▶ [DIRECTIVES]:
A - Check each statement against the GPIO sysfs patch review and mark it yes or no, quoting the exact words that decide it: (i) The reviewer wants one of "also" and "too" dropped because they repeat each other. (ii) Every GPIO the patch writer has seen is organized as one or more ports of 8-32 bits. (iii) In LM-sensors, the id is usually a pair of integers.
B - Rewrite the stretch of the GPIO sysfs patch review from "On Sat, 17 Jun" through "by some pseudo/proto-Documentation.", putting "freshly built" in place of "brand-spanking-new".
C - Carry the GPIO sysfs patch review on past its final line, in the same back-and-forth style.

>> begin PROVIDED PASSAGE

Re: [patch -mm 20/20 RFC] chardev: GPIO for SCx200 & PC-8736x: addsysfs-GPIO interface

From: Randy.Dunlap
Date: Tue Jun 20 2006 - 23:48:30 EST


On Sat, 17 Jun 2006 12:42:28 -0600 Jim Cromie wrote:

> Ok,
> heres the brand-spanking-new proto-sysfs-gpio interface,
> preceded by some pseudo/proto-Documentation.
>
>
> We need a standard rep for GPIO in sysfs, so heres a strawman.
> Strike a match, lets have a campfire!
>
> Essentially, this seeks to describe the directory of
> 'device-attribute-files' that are populated by a driver
>
> All device-attr-files are named as <prefix>_<id>_<suffix>
>
> in LM-sensors:
> - prefix sensor-type: in(volts), temp, fan, etc. (no trailing '_')
> - id usually single integer
> - suffix the sensor attribute in question.
>
>
> GPIO-sysfs Prefix Names.
>
> Basically, GPIO hardware design appears to have 2 top-level factors;
> pin features, and pin-to-port grouping. These are mapped onto
> filename prefixes & suffixes.
>
> All GPIOs (Ive seen) are organized as 1+ ports of 8-32 bits. The
> bits' attributes are addressable individually, but are also accessible
> as a group via the port_* files. If you change a bit-attribute, that
> change will also exhibit in the port attr too.

Drop one of "also" and "too". (redundant)

> IOW, we have bit_*, port_*. They are interconnected at the hardware
> level, and (I think) there is no need for inter-locks between the
> sysfs handlers for bit_ and port_ (except for shadow regs, but I
> digress)

add period ('.')

>> end PROVIDED PASSAGE
>> begin RECORD EXCERPTS

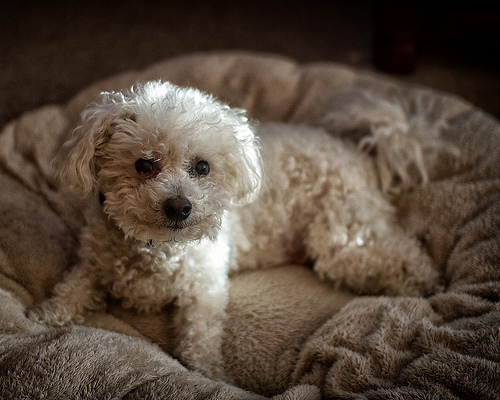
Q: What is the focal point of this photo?
A: A small, fluffy white dog resting.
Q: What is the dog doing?
A: Lying inside a tan pet bed.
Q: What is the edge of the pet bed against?
A: A dark background.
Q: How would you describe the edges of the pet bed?
A: Wrinkles and folds along the edge.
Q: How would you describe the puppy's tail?
A: Flopping in every direction.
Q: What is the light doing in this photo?
A: Falling over puppy's head and leg.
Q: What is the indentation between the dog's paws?
A: A dart seam.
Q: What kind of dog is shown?
A: A poodle.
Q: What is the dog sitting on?
A: A beige pillow.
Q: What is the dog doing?
A: Laying on the pillow.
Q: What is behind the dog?
A: A tail.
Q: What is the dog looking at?
A: The camera.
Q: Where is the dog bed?
A: On the floor.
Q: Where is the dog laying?
A: On dog bed.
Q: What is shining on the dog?
A: The sun.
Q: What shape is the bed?
A: Round.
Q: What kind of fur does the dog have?
A: Curly.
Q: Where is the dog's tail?
A: Laying on the bed.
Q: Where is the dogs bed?
A: On the floor.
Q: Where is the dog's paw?
A: Tucked in the bed.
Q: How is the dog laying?
A: His head up.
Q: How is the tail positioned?
A: It is up.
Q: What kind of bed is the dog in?
A: A fuzzy bed.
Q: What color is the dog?
A: White.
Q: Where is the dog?
A: In a bed.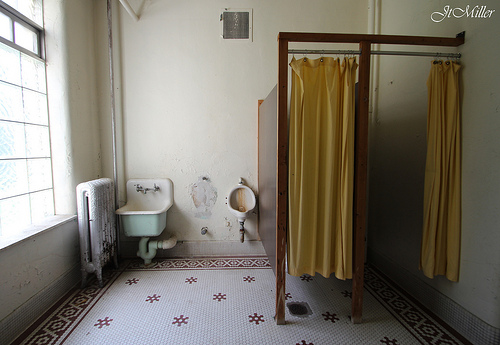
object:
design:
[167, 308, 194, 328]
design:
[145, 292, 166, 305]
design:
[214, 290, 227, 302]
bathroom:
[1, 0, 500, 344]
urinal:
[226, 179, 259, 242]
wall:
[96, 3, 371, 260]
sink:
[115, 179, 176, 264]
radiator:
[76, 176, 122, 286]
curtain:
[289, 53, 351, 280]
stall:
[253, 31, 474, 329]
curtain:
[421, 53, 461, 281]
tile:
[8, 256, 480, 344]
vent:
[220, 11, 253, 42]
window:
[1, 1, 51, 63]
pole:
[106, 2, 123, 268]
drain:
[286, 297, 313, 317]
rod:
[281, 48, 460, 58]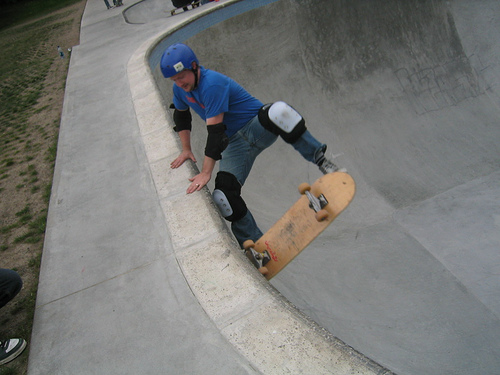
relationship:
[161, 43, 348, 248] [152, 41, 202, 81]
man wearing helmet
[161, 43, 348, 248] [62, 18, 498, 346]
man skating at skating ring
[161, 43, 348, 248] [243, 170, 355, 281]
man skating on skateboard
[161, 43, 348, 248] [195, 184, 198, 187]
man wearing ring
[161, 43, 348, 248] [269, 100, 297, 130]
man wearing pads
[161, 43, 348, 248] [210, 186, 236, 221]
man wearing pads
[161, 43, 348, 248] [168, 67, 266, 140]
man wearing shirt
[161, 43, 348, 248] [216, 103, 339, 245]
man wearing jeans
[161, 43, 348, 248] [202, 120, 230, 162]
man wearing elbow pads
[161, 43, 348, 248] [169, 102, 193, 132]
man wearing elbow pads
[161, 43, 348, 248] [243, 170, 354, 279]
man riding skateboard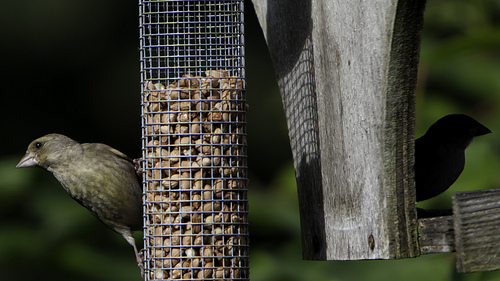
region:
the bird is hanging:
[6, 88, 156, 253]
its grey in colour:
[16, 96, 146, 260]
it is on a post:
[1, 90, 209, 271]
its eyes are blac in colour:
[34, 138, 46, 150]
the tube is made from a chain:
[137, 18, 255, 277]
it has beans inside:
[121, 43, 241, 279]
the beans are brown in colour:
[134, 68, 246, 257]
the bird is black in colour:
[416, 91, 484, 198]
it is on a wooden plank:
[286, 9, 498, 269]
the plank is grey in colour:
[268, 40, 390, 142]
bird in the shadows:
[409, 93, 496, 216]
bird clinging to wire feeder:
[19, 135, 142, 269]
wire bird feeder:
[136, 6, 248, 278]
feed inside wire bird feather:
[148, 67, 241, 274]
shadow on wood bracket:
[265, 8, 344, 266]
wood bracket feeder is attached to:
[251, 8, 491, 264]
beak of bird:
[12, 150, 33, 168]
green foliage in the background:
[2, 5, 489, 280]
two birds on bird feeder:
[7, 90, 498, 273]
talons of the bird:
[131, 146, 156, 279]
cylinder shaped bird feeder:
[136, 8, 245, 275]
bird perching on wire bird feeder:
[15, 126, 150, 269]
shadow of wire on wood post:
[267, 10, 319, 155]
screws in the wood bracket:
[306, 225, 383, 256]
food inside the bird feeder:
[150, 78, 240, 275]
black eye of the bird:
[32, 138, 42, 151]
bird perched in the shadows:
[415, 112, 492, 205]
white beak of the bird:
[17, 153, 38, 169]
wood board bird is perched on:
[412, 196, 499, 278]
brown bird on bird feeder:
[17, 131, 146, 278]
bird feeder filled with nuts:
[137, 0, 245, 279]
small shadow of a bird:
[411, 108, 493, 201]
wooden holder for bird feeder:
[252, 0, 497, 274]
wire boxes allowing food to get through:
[139, 8, 250, 279]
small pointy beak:
[12, 151, 37, 168]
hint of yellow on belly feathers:
[75, 159, 133, 202]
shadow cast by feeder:
[263, 2, 335, 262]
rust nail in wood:
[366, 231, 376, 250]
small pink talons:
[133, 246, 149, 273]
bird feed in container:
[148, 80, 246, 275]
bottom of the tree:
[264, 22, 411, 259]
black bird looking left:
[408, 109, 486, 189]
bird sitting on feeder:
[13, 130, 143, 256]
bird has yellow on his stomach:
[82, 165, 138, 231]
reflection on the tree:
[261, 38, 321, 261]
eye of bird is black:
[33, 139, 48, 154]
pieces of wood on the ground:
[417, 190, 495, 266]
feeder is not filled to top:
[137, 7, 244, 279]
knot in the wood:
[355, 215, 376, 265]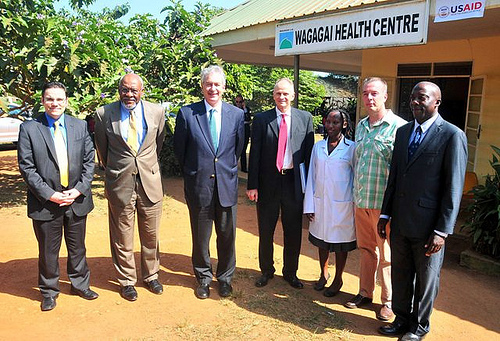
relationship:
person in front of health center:
[376, 77, 471, 337] [198, 26, 499, 252]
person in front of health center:
[353, 73, 409, 334] [198, 26, 499, 252]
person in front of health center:
[304, 104, 359, 299] [198, 26, 499, 252]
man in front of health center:
[245, 74, 317, 290] [198, 26, 499, 252]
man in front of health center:
[170, 65, 247, 300] [198, 26, 499, 252]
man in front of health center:
[93, 70, 170, 303] [198, 26, 499, 252]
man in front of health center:
[14, 79, 99, 312] [198, 26, 499, 252]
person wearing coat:
[298, 104, 359, 299] [302, 132, 355, 242]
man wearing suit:
[93, 70, 170, 303] [106, 101, 166, 288]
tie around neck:
[274, 112, 291, 175] [267, 96, 297, 114]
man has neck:
[245, 74, 317, 290] [267, 96, 297, 114]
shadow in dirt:
[220, 285, 392, 339] [1, 179, 498, 333]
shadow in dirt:
[0, 248, 392, 339] [1, 179, 498, 333]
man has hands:
[17, 86, 107, 307] [41, 185, 84, 207]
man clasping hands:
[17, 86, 107, 307] [41, 185, 84, 207]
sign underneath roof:
[268, 0, 433, 58] [199, 0, 499, 76]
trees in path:
[1, 1, 216, 113] [2, 142, 499, 340]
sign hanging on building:
[264, 7, 434, 64] [194, 0, 498, 290]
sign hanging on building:
[433, 0, 492, 24] [194, 0, 498, 290]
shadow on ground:
[0, 248, 392, 339] [106, 292, 204, 339]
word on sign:
[332, 16, 372, 41] [255, 11, 454, 53]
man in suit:
[17, 71, 99, 316] [16, 109, 99, 299]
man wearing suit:
[14, 79, 99, 316] [19, 115, 96, 300]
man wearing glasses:
[17, 71, 99, 316] [39, 95, 68, 105]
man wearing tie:
[170, 67, 247, 300] [206, 104, 218, 150]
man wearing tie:
[259, 78, 316, 280] [274, 112, 292, 169]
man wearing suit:
[17, 71, 99, 316] [384, 118, 466, 338]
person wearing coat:
[298, 104, 359, 299] [301, 128, 358, 246]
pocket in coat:
[328, 192, 357, 240] [305, 130, 362, 258]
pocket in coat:
[306, 191, 325, 226] [305, 130, 362, 258]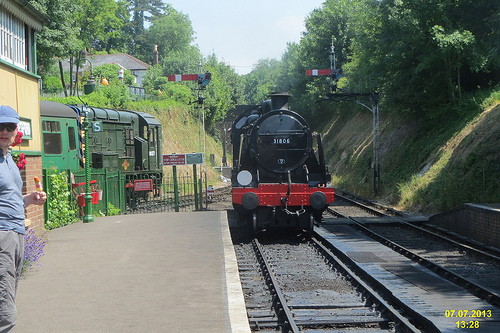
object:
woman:
[1, 104, 26, 333]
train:
[223, 91, 335, 245]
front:
[233, 112, 326, 232]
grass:
[340, 104, 495, 195]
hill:
[347, 72, 499, 203]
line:
[220, 209, 254, 333]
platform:
[24, 209, 236, 332]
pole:
[80, 121, 96, 224]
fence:
[45, 167, 212, 216]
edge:
[83, 207, 229, 219]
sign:
[134, 179, 155, 192]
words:
[136, 182, 150, 189]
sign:
[163, 155, 186, 166]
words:
[161, 155, 185, 164]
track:
[249, 200, 459, 333]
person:
[1, 104, 28, 327]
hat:
[0, 101, 20, 131]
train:
[37, 105, 167, 204]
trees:
[42, 11, 96, 97]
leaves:
[34, 3, 125, 56]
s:
[93, 119, 103, 132]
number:
[271, 137, 293, 145]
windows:
[1, 10, 32, 73]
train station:
[0, 29, 209, 333]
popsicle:
[32, 177, 46, 192]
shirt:
[2, 154, 25, 235]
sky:
[188, 1, 314, 64]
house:
[82, 50, 158, 101]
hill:
[52, 96, 225, 184]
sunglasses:
[0, 123, 19, 133]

>> end RECORD EXCERPTS

▶ [THE RESPONSES]:
A -
(i) Yes: "Drop one of "also" and "too". (redundant)"
(ii) Yes: "All GPIOs (Ive seen) are organized as 1+ ports of 8-32 bits."
(iii) No: "id usually single integer"

B -
On Sat, 17 Jun 2006 12:42:28 -0600 Jim Cromie wrote:

> Ok,
> heres the freshly built proto-sysfs-gpio interface,
> preceded by some pseudo/proto-Documentation.

C -
> In fact, it might be nice to have the option of not creating the bit_*
> sysfs-device-files. For apps where user-code is doing its own
> bit-masking, the kernel could avoid some unused overheads. OTOH, this
> might be silly, premature, overoptimization. This would be controlled
> - assuming its worthwhile - by a modparam; 'nobits' or 'portsonly'
>
>
> GPIO Architectures
>
> GPIO pins have lots of hardware / architectural / naming-convention
> variations, which makes this harder. My simplifying assumption is
> that drivers should reflect the hardware capabilities directly (or
> very nearly so), and push the abstraction to user-space (at least in
> part). Obviously this needs

needs completing....

> Drivers should create sysfs 'files' only for attributes that are
> pertinent for the hardware being driven. Ths way, the absense or
s/Ths/This/
s/absense/absence/

> presense of files communicates functionality, as does their
s/presense/presence/

> readonlyness. (these 'behaviors' may be different than lm-sensors)

read-only-ness IMO.
s/these/These/
s/than/from/
add a period at end.

> Forex:

Use "For example:" or "E.g.:".

> if a pin is input only, it shouldnt have an _output_enabled attr.
> if a pin is output only, it shouldnt have an _output_enabled attr.

s/output_enabled/input_enabled/

> This way, `ls` tells you that a particular port/bit cannot possibly
> drive a value out of the chip.
>
> - one of several different values (otherwize why show it ?
> After all, you dont to be told that PI=3.14159...)

Some lines were rearranged ??

> - changed. if a pin cannot be output, theres nothing to enable, and
> showing the attribute is confusing.
>
> OTOH, a readonly _output_enabled would also convey info.

Confusing lines...

> yield the same, but not as
> visibly (ls vs ls -l)
>
> So, Im somewhat ambivalent here, looking for input....

You are doing pretty well here, with the exception of the
aversion to tic marks.

> User-Space
>
> Following LM-sensors approach, a user-side library would add the
> niceties:
>
> - provide any equivalences needed by users
> ie bit_x_tristate = ! bit_x_output_enabled.

I strongly prefer "i.e." to "ie".

> - sub-port allocation and management.
> support for 3+3+2 bit sub-ports on an 8 bit port would be nice
>
> I suspect that a sophisticated programmer would be able to add a
> sub-port allocation facility w/in the driver. I cannot,

s/,/./

> GPIO Pin Features
>
> As outlined above, pin features are represented as _<suffixes>
>
> 1st: there are several alternative naming schemes:
>
> - name-as-verb _output_enable (conveys an 'action')
> - name-as-state _output_enabled (conveys a 'current state')
> - feature-name _output (a knob to turn)
> - feature+state _output+(currval) (currval in name is bad idea)
>
> 1,2 are quite close. Ive done 2.

I can't tell which choices above are 1, 2, etc.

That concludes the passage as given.